I’m wondering if staring off into space might be a legitimate way to take in information for auditory learners. I’m sure for most of the kids who do this it doesn’t represent engagement, but maybe there are those who do this to absorb. How can I identify them?
The district superintendent showed up at my class today. I got five minutes warning, by phone from the front office. Definitely not enough time to hide some messy-looking stacks or scribble the standards on the board. She stayed for about two minutes and asked me about our small learning communities. I tried to be honest, helpful, and detailed.
May 27, 2008
Another surprise from Al today. A student next to him mentioned that he only had three weeks to pull up his F. This student has had problems focusing all year. With my encouragement, he has learned to wait to begin talking until I recognize his raised hand. (This must be really hard for him if he’s still learning it in 9th grad.) He made a half-hearted effort to come for tutoring and never could stay focused longer than about 20 minutes. (I try to “chunk” my presentations, vary the technique, include small-group work as much as possible, and stay “on-stage” as little as I can, but there are days where I have spent most of the period presenting new material. He learns very little on these days.)

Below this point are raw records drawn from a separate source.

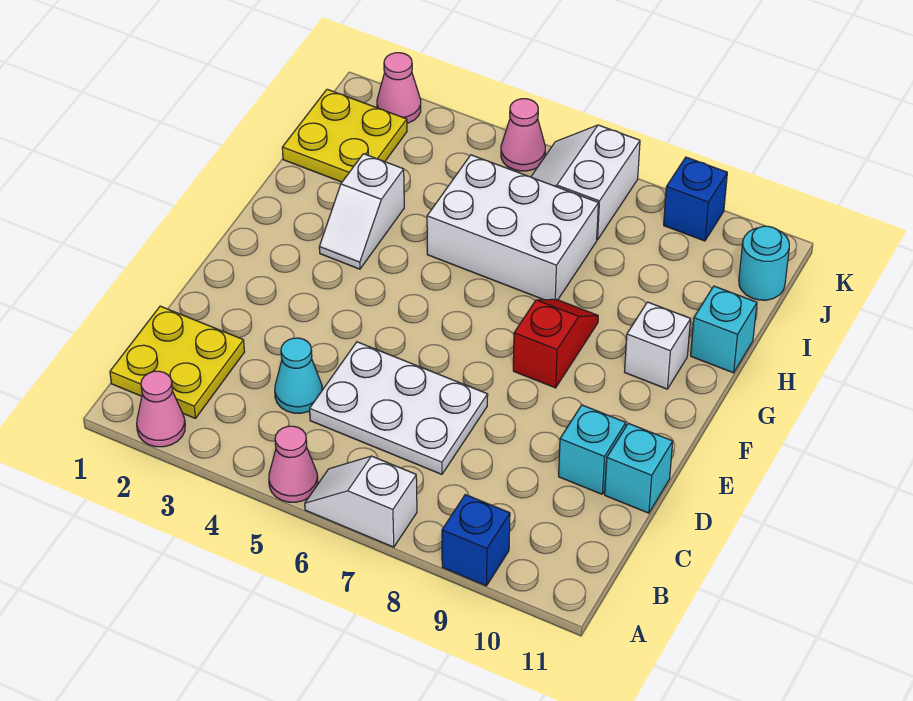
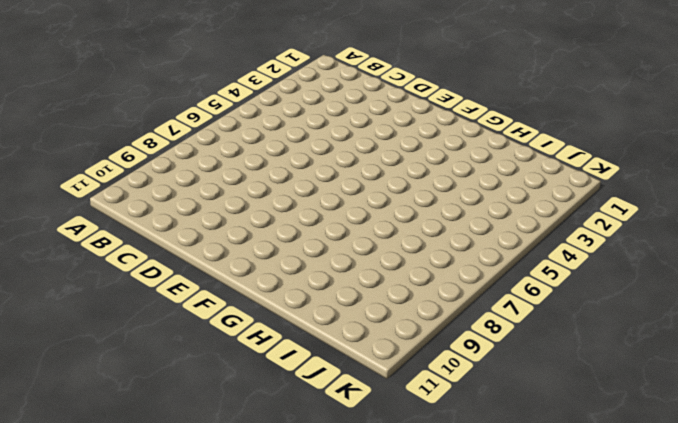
none -> pink cone A2 level 1
none -> pink cone A5 level 1
none -> white slope A6:A7 level 1 top 7

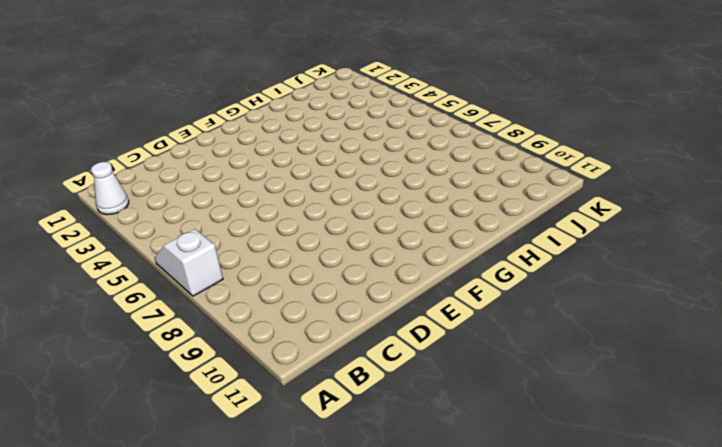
white cone A2 level 1 -> pink cone A2 level 1
none -> pink cone A5 level 1
none -> blue brick A9 level 1
none -> yellow plate B1:C2 level 1

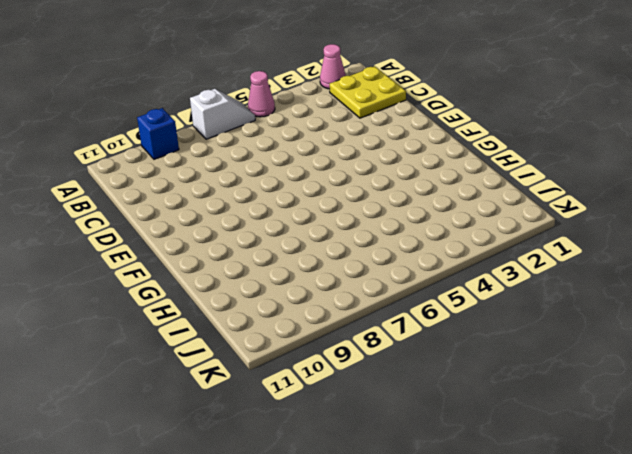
none -> cyan cone C4 level 1
none -> white plate C5:D7 level 1
none -> cyan brick D10 level 1

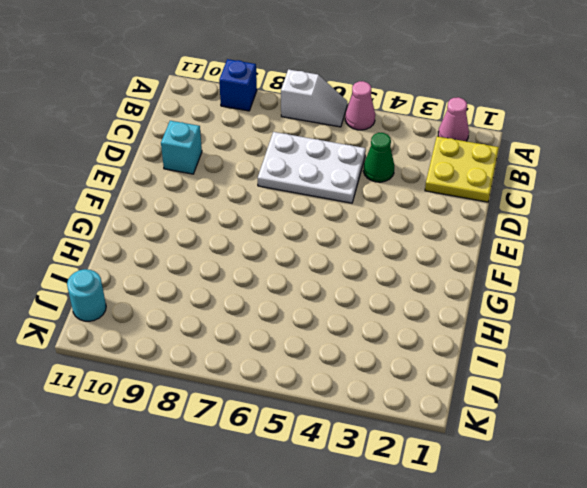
green cone C4 level 1 -> cyan cone C4 level 1
none -> cyan brick D11 level 1
none -> red slope F8:G8 level 1 top F
none -> white slope G3:H3 level 1 top H

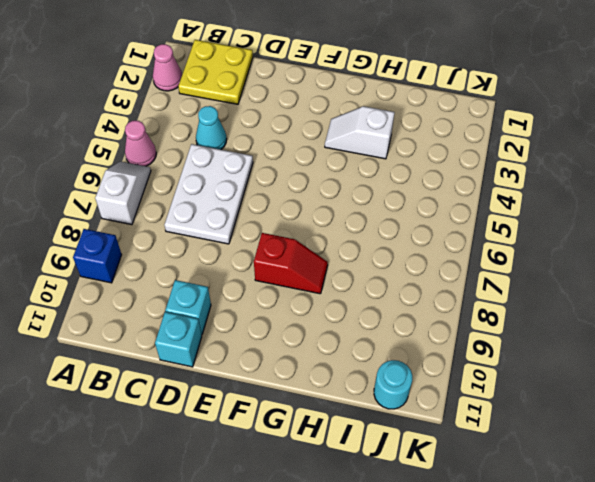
none -> white brick G10 level 1
none -> white brick H5:I7 level 1
none -> cyan brick H11 level 1

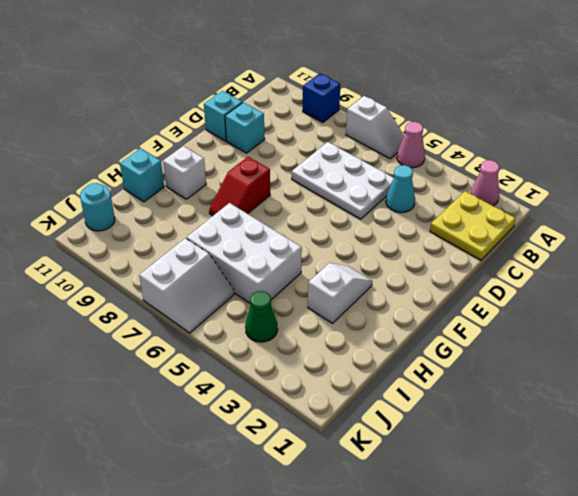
green cone J4 level 1 -> none
none -> yellow plate I1:J2 level 1
none -> pink cone K2 level 1
none -> pink cone K5 level 1

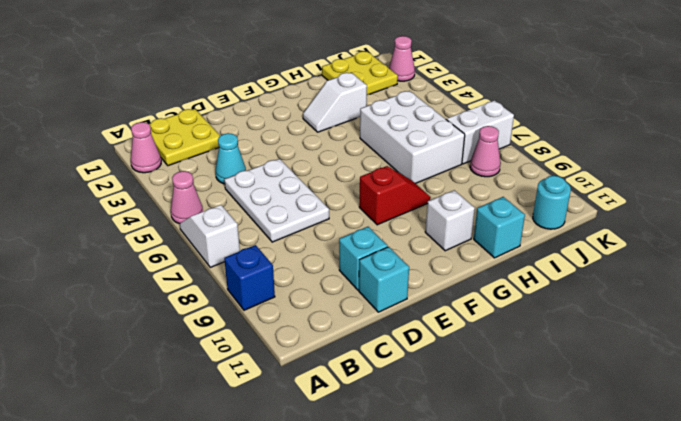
pink cone J8 level 1 -> pink cone K5 level 1
none -> blue brick K9 level 1

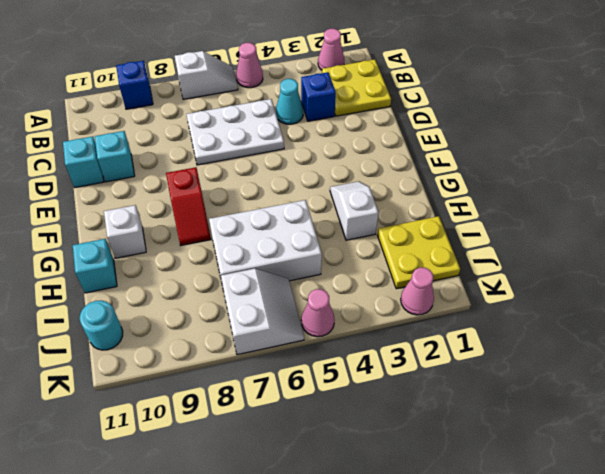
blue brick C3 level 1 -> blue brick K9 level 1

The surprise, Al said, “Me too” to this other kid. He turns in about 10% of the assignments and often misses tests and quizzes, so he’s somewhere around a 15% in the class. This tells me that the numerical score needs to be 100% transparent, visible to students constantly, and the changes that occur need to be noticeable. Ideally, a student’s score would move day-to-day and even minute-by-minute, with some kind of graphic indicator, so they could follow it like a video game. I’ve worked on ideas like this all year long. I’m planning to clone one of my co-workers’ classroom economy systems next year, with little dollar bills that students collect and redeem. This will definitely be a step in the right direction. (The research results are not all in: some researchers say extrinsic rewards cause reduced intrinsic motivation, and others disagree completely. Since I will be rewarding for classroom behavior (that is, the reward itself is a guide to my expectations) and the effect of the system will be limited to 10% of the grade, I don’t think I have to worry.